What is being asked:
Which lines in the data below contain the string "more", with case counting? Copy out each of those lines.

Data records
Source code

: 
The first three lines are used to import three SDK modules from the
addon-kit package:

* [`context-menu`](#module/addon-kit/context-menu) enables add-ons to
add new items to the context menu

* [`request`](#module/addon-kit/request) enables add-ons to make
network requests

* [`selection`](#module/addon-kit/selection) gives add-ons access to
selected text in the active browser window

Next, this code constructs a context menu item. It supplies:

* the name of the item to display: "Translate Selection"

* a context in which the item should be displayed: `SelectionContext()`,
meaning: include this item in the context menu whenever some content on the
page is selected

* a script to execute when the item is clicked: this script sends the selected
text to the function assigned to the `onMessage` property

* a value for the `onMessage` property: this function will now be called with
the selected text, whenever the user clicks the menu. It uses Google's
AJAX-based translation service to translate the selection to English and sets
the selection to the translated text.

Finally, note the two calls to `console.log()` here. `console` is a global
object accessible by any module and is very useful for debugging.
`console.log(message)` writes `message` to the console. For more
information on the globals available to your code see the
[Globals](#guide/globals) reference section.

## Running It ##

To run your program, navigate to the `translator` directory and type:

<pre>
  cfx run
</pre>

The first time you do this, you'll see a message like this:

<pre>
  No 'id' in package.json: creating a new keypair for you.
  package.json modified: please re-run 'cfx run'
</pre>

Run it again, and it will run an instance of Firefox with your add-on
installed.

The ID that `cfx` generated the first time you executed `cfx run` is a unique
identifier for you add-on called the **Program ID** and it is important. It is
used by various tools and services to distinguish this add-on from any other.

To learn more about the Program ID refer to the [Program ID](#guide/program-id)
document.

Result:
`console.log(message)` writes `message` to the console. For more
To learn more about the Program ID refer to the [Program ID](#guide/program-id)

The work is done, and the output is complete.